L’atelier a traité (i) des sources du problème, (ii) de la manière dont l’éducation peut promouvoir l’inclusion sociale? et (iii) de ce que représente la qualité de l’éducation au service de l’inclusion sociale?

(i) Les sources du problème sont: la mondialisation, la ségrégation sociale causée par la concurrence économique, les divisions sociales accrues au niveau national et international, l’incapacité à éradiquer l’extrême pauvreté, la marginalisation et l’exclusion qui en résultent et qui mènent à la violence et à l’insécurité dans la société, les apprenants étant détachés de leur environnement.
(ii) L’éducation peut favoriser l’inclusion sociale en améliorant l’égalité des chances dans l’accès à la connaissance pour un nombre croissant de personnes, en accordant une attention particulière aux plus fragiles, en enseignant aux jeunes comment apprendre à vivre ensemble, en impliquant des acteurs clés tels que les ministres et les personnalités religieuses dans l’éducation en plus des spécialistes de l’éducation eux-mêmes et en créant un fonds international comme le préconisait l’UNESCO pour venir en aide aux pays les plus pauvres.
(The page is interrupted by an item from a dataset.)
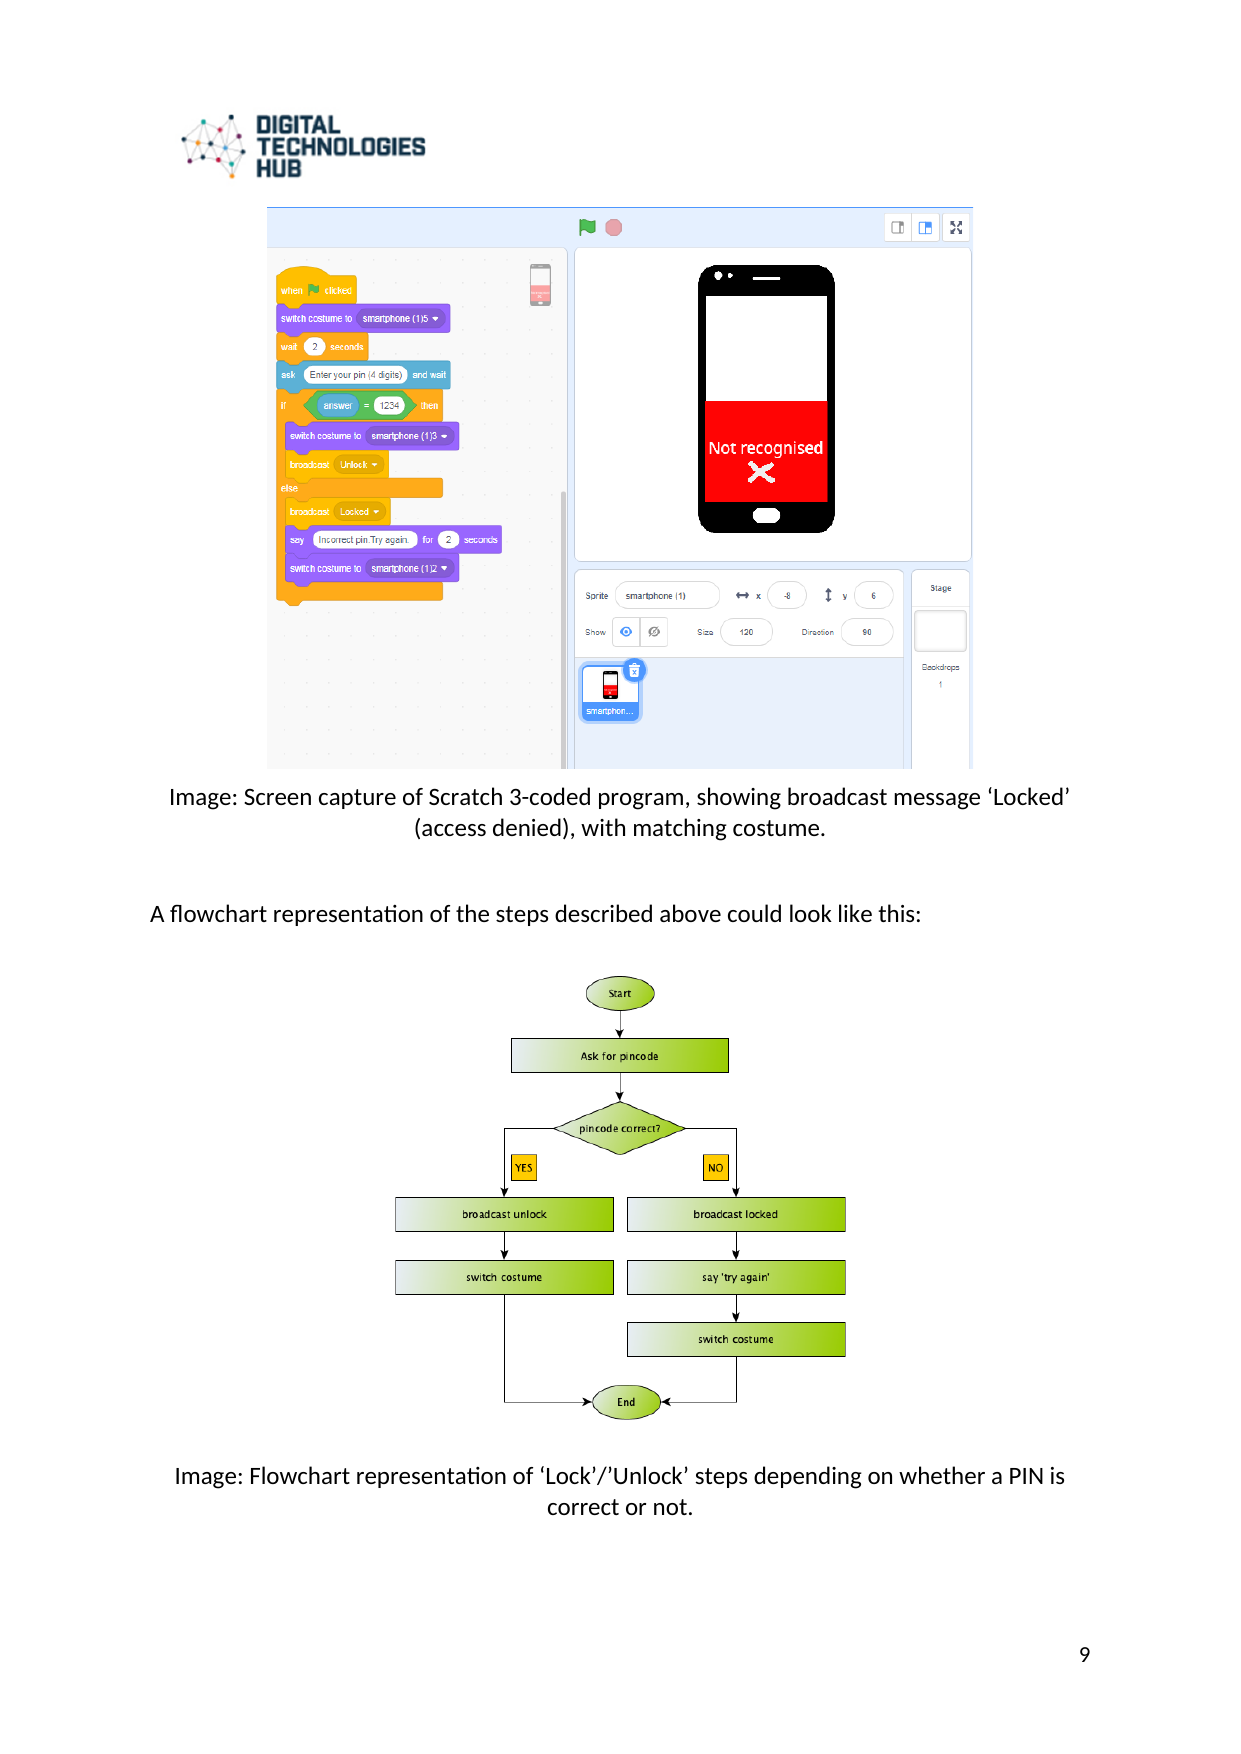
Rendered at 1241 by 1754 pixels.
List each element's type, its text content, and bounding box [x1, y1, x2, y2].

(iii) 1. Le contenu et les connaissances des programmes d’éducation formels devraient être redéfinis afin d’assurer aux jeunes un enseignement de qualité. Ils devraient recevoir des connaissances leur permettant de participer pleinement et de contribuer à faire évoluer leur avenir.
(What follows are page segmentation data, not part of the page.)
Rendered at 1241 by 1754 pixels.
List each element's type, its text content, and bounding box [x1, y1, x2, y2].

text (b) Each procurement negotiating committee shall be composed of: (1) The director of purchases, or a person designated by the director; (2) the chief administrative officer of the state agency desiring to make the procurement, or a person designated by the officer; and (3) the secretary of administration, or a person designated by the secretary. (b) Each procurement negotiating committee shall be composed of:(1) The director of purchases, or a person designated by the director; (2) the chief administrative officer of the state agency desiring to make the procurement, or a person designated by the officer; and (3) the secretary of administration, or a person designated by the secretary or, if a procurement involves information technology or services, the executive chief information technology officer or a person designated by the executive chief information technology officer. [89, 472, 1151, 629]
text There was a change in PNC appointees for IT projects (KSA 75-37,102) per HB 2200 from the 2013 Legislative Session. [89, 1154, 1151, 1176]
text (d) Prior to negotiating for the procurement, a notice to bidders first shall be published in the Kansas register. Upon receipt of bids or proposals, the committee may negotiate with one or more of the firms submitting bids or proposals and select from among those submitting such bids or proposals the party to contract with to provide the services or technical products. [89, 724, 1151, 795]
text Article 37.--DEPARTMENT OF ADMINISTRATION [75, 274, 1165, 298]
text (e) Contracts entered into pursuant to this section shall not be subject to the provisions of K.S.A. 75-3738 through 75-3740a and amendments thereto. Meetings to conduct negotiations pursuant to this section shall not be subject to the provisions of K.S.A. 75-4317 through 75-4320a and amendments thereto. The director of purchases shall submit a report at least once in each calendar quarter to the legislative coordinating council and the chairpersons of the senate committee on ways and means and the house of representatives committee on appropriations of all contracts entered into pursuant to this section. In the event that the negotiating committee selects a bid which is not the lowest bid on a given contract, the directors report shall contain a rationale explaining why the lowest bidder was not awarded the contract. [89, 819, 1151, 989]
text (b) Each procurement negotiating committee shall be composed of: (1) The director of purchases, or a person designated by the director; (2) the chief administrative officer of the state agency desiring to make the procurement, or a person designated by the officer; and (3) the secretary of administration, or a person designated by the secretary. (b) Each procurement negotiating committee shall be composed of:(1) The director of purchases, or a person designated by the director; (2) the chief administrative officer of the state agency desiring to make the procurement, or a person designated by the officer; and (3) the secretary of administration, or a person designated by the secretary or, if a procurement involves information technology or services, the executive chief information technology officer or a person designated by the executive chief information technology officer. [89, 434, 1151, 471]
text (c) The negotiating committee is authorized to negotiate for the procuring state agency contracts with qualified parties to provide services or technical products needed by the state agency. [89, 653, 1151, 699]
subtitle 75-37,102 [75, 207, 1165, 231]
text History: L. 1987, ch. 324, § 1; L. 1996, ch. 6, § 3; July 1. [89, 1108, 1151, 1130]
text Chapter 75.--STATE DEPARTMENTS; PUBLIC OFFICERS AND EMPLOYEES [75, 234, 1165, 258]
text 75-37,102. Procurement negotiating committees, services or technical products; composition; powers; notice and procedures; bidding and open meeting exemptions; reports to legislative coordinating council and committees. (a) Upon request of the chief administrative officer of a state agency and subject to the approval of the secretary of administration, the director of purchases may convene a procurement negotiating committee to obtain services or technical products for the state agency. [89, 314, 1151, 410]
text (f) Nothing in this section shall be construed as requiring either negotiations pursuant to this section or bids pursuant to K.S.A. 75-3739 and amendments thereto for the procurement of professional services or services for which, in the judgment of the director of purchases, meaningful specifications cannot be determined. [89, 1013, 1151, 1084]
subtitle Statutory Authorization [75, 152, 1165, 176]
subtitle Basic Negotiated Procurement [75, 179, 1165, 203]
2. Si les jeunes sont tous traités de la même façon, de nouvelles inégalités peuvent survenir et des mesures de discrimination positive devront alors être envisagées afin de promouvoir un terrain d’entente nivelé pour tous les jeunes.
3. Le rôle des enseignants est fondamental. Ceux-ci doivent être reformés afin de relever les défis actuels posés par les demandes en éducation.

Conclusion:

· Des défis importants sont à relever et des dangers se profilent à l’horizon de nos sociétés démocratiques.
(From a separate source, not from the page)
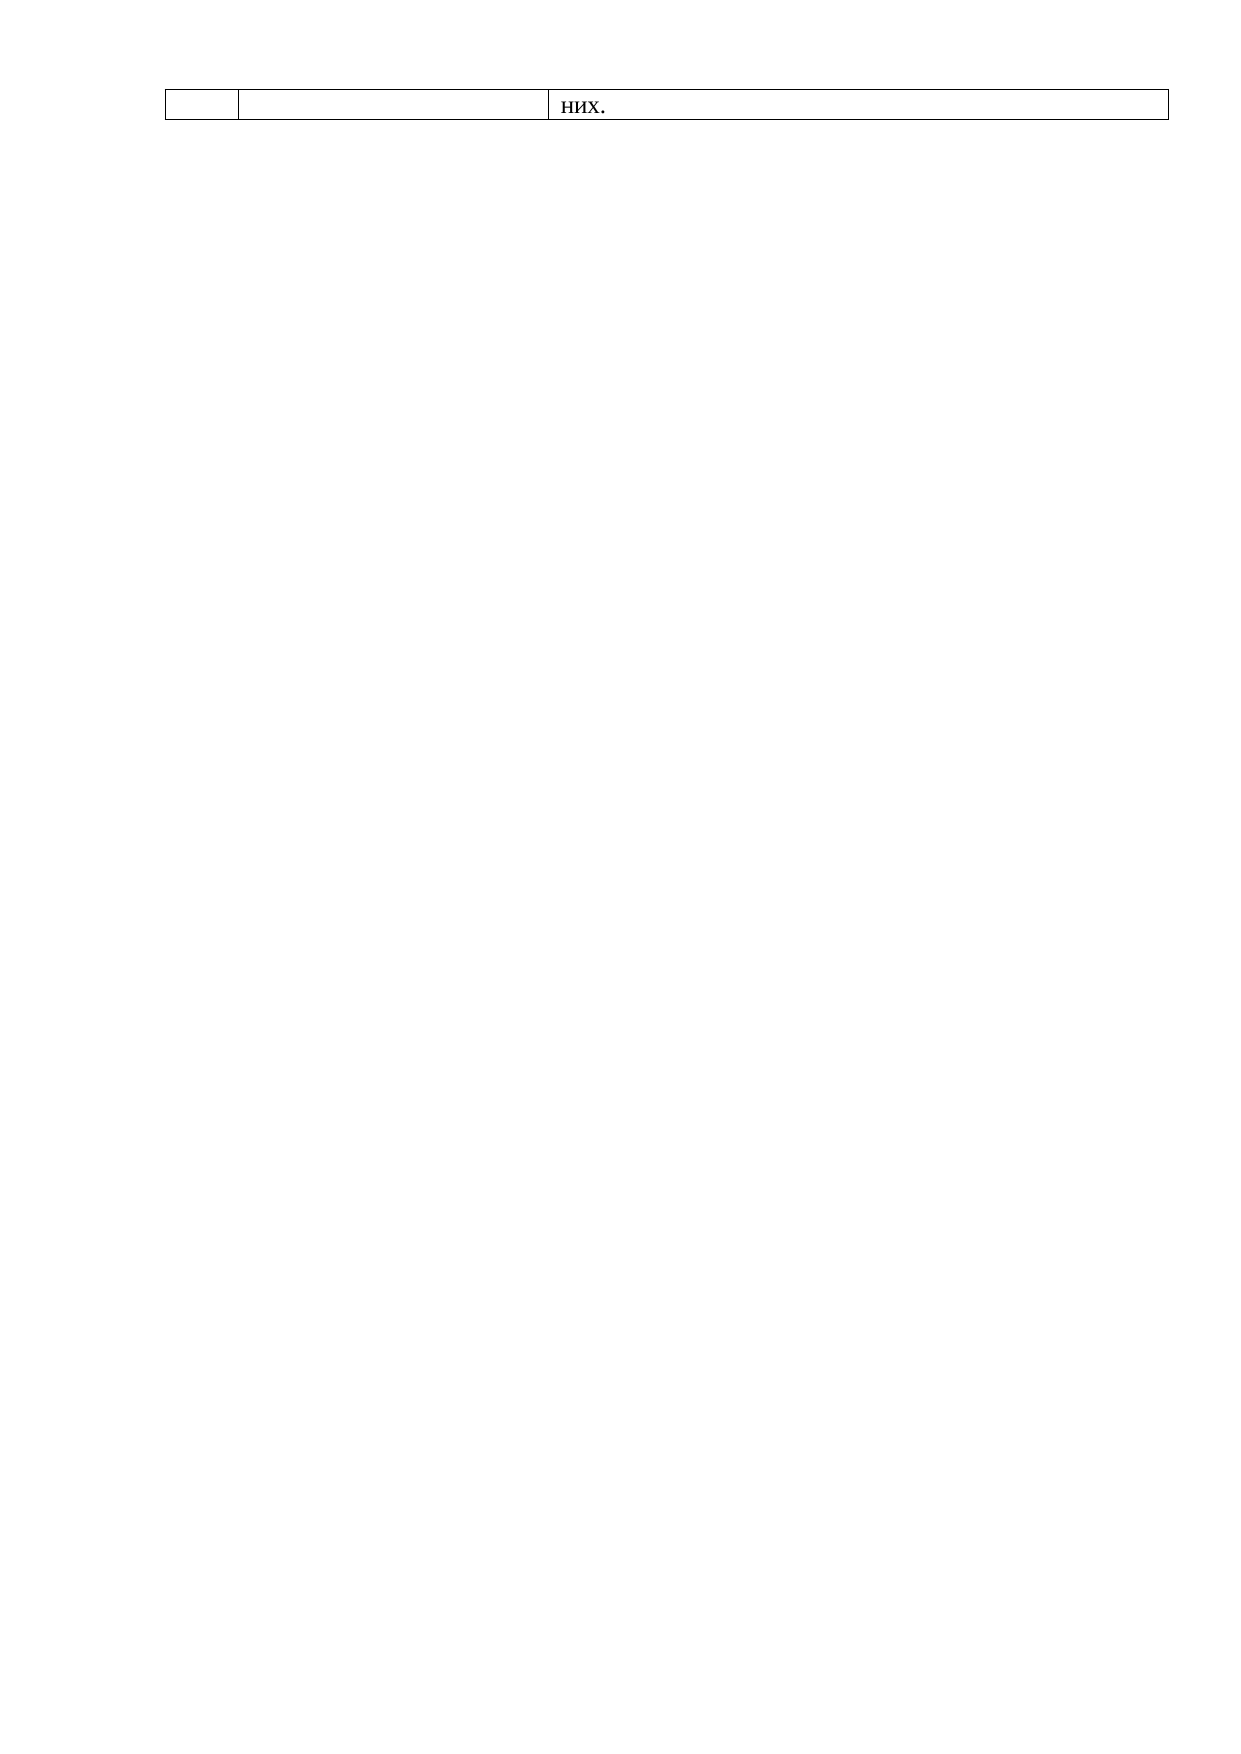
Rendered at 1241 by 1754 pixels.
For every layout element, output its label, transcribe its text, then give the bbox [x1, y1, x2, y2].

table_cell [549, 90, 1168, 118]
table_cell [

· Il est nécessaire de faire preuve de dynamisme, d’ouverture d’esprit et de créativité.
· Il y a encore beaucoup à faire en raison des inégalités, les difficultés à l’école étant étroitement liées à l’environnement social et familial des apprenants.
· Il y a toutefois de l’espoir, ce qui permet de garder la confiance et l’optimisme que l’on peut déceler à cette conférence.